FREUND: There’s a stereotypical view of the landlord, a large owner of property, characterized by greed, avarice, disdain for humanity.
KIMBALL: Earlier this year, Freund’s organization lost a lawsuit against the Rent Guidelines Board, which, they claimed, did not fairly account for expenses like sewer charges and repairs when it froze rents.
But he says that’s not really what keeps rents up.
FREUND: The prime reason is real estate taxes, that is what drives rents up. If we want to have rent freezes, it’s a very simple proposition all the mayor has to do is freeze real estate taxes.
KIMBALL: He believes that rent stabilized apartments should be phased out for the good of the city. The regulation is the problem, he says.
FREUND: We would have much more housing if we didn’t have as much regulation as we have.
KIMBALL: Do you think that the free market would take care of affordable housing simply if we have more units?
FREUND: No we definitely need more units, but there are always going to be people who are too poor to afford rent, no matter how low that rent is…for those people the answer is not low rent or rent freezes, it is income supplementation..That’s the way to go.
AMBI: Estamos aqui
KIMBALL: Back in the auditorium, the tenants’ representatives Sheila Garcia and Harvey Epstein make their case for a rollback. According to Epstein, 43 percent of the people entering the shelter system come out of rent stabilized apartments.
But the Rent Guidelines Board votes against the rollback. In the end, they approve a modest raise of one to three percent on a one-year lease and two to four percent on a two year lease.
AMBI: Boo! You’re fucking over New Yorkers!
KIMBALL: That’s just the range; they’ll decide the final number in June. And the maximum raise of 4 percent may not seem that high, but if rent is $1,000 per month, then you lose $40 in groceries. After years upon years of rent raises, that adds up.

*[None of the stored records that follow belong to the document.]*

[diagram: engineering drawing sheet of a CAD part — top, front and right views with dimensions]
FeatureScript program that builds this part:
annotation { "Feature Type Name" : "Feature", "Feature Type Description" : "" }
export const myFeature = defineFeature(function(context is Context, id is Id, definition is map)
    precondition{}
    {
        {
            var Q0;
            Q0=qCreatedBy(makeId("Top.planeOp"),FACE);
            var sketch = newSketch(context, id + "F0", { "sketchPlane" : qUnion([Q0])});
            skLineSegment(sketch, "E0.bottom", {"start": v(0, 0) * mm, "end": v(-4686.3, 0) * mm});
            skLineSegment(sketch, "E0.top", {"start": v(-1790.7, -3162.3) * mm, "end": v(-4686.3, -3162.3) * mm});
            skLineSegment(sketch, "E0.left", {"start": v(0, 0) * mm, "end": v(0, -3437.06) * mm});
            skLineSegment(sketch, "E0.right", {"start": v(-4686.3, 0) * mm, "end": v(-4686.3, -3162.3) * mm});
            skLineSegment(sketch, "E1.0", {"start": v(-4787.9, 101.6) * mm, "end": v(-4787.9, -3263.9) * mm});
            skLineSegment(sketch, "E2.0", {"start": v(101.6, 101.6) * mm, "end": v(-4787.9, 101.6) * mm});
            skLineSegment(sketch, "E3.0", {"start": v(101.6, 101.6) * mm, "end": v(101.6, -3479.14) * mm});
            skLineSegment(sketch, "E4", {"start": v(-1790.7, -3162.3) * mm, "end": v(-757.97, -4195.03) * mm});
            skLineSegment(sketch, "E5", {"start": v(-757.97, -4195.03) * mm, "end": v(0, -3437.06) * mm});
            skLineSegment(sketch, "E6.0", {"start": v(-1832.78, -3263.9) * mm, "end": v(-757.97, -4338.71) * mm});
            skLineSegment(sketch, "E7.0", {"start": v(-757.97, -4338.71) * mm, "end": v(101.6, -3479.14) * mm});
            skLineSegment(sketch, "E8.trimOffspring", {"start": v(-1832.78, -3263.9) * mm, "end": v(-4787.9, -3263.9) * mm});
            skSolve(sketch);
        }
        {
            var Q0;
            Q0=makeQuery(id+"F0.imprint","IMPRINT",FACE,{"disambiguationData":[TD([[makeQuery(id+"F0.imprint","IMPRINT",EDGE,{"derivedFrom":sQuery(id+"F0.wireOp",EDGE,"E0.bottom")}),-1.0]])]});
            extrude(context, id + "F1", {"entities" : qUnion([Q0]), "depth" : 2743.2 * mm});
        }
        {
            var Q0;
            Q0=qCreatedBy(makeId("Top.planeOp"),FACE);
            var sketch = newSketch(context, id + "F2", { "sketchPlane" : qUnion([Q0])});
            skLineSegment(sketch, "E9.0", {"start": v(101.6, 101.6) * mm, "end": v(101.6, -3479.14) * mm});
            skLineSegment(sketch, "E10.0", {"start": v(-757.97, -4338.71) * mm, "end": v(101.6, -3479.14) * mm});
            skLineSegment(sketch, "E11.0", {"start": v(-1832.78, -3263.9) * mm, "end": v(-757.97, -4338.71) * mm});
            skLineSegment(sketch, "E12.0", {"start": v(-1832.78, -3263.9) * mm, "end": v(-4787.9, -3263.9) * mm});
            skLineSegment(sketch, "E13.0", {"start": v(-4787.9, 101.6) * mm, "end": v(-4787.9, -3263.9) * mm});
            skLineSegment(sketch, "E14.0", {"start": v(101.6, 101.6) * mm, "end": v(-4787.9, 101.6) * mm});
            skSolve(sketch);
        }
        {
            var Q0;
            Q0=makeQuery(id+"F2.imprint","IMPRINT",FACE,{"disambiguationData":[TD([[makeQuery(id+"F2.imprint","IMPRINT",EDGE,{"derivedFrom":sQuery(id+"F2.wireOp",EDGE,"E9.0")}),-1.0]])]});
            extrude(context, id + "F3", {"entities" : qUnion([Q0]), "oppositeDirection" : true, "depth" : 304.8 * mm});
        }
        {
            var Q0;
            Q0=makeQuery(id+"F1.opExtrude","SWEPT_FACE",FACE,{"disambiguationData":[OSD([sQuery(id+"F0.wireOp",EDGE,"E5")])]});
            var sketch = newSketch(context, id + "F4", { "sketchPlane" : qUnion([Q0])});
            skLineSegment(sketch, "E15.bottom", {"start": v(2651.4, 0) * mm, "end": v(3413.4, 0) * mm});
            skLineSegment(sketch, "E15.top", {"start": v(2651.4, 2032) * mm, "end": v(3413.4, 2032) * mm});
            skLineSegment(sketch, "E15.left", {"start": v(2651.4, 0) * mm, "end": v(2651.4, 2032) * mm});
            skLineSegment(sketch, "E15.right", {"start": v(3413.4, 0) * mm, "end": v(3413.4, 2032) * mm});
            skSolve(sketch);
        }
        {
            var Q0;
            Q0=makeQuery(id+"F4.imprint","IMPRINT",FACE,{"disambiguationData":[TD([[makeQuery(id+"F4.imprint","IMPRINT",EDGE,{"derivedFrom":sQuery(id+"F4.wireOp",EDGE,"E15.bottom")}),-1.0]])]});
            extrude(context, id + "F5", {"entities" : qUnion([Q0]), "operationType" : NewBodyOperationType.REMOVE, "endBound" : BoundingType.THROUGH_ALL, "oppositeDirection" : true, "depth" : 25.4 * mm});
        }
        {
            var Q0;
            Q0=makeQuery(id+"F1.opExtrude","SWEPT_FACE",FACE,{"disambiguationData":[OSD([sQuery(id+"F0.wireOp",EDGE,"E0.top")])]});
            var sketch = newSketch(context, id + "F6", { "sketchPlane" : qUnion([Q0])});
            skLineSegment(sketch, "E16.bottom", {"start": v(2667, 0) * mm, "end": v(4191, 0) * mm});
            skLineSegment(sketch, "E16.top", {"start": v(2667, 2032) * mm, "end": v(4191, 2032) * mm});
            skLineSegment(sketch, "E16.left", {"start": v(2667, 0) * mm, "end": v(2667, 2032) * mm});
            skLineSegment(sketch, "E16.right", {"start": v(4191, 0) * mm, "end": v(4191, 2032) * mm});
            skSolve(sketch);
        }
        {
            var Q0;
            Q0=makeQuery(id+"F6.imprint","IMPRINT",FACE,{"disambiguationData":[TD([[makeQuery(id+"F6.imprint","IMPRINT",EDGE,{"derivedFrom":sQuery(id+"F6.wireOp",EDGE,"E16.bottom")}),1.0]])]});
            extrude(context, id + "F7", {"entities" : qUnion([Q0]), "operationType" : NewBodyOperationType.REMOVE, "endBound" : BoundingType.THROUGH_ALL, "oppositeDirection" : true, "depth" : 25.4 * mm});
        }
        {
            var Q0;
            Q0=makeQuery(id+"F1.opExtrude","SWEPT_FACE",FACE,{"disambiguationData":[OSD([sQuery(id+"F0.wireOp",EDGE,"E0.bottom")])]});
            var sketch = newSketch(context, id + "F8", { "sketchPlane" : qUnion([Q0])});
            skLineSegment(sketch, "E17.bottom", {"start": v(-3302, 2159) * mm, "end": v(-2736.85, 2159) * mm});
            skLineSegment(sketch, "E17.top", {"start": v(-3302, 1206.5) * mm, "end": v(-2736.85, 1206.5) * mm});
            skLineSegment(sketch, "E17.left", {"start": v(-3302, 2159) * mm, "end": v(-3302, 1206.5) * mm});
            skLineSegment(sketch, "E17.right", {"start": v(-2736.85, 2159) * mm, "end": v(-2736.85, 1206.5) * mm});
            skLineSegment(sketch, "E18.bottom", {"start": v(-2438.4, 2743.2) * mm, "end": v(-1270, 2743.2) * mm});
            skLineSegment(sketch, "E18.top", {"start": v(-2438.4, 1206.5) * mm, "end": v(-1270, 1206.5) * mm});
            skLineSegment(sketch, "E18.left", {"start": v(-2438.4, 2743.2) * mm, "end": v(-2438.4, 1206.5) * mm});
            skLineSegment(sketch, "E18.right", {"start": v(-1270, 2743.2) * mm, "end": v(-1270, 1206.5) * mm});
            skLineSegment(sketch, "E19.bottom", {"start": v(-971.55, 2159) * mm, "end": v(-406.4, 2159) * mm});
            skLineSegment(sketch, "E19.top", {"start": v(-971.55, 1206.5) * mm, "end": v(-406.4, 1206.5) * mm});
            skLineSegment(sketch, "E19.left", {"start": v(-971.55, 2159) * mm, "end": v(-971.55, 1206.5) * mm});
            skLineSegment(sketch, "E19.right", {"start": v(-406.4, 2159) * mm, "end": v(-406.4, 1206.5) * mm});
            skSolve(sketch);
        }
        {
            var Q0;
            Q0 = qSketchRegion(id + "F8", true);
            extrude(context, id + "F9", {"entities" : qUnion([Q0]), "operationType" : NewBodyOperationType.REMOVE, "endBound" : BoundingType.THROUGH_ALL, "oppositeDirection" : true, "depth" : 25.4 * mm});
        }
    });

On the way out of the meeting, I meet Gladys, 53, who lives in Bushwick. She tells me that it’s coming down to a choice between rent and food.
GLADYS: My rent is keep going higher. My salary is staying the same for 18 years. …so now with this raising, I’m not going to be able to afford it. I’m going to be a homeless person.
KIMBALL: Gladys says that if worst comes to worst, she can always stay with her daughter. But many in New York City don’t have that option.
This is Whitney Kimball, for Uptown Radio.